Directive: Of the lines in the data below, write out exactly those from the one holding "ie oft über das hinausgeht, was man von einem" through the one holding "ine flexible Option, wenn", both included.

Recorded data section start

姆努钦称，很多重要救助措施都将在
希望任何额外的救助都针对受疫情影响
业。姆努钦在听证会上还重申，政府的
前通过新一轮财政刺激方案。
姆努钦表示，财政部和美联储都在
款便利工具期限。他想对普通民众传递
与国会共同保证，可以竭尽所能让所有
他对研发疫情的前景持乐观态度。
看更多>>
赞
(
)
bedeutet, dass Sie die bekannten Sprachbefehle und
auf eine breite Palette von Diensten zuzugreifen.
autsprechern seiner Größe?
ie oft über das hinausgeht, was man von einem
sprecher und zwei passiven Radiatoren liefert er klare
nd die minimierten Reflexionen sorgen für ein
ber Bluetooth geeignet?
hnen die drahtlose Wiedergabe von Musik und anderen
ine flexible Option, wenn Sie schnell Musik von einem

Recorded data section end
Recorded data section start

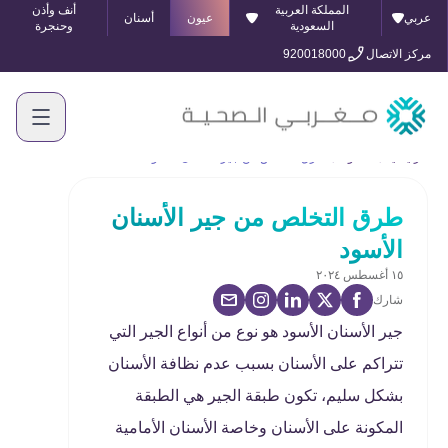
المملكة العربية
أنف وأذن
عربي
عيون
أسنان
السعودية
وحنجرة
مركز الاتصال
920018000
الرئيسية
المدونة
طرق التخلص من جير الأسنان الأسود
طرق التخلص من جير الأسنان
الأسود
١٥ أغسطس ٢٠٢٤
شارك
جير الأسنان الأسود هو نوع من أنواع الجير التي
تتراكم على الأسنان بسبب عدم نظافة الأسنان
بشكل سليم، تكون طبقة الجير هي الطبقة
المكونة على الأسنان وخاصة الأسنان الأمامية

Recorded data section end

Response:
ie oft über das hinausgeht, was man von einem
sprecher und zwei passiven Radiatoren liefert er klare
nd die minimierten Reflexionen sorgen für ein
ber Bluetooth geeignet?
hnen die drahtlose Wiedergabe von Musik und anderen
ine flexible Option, wenn Sie schnell Musik von einem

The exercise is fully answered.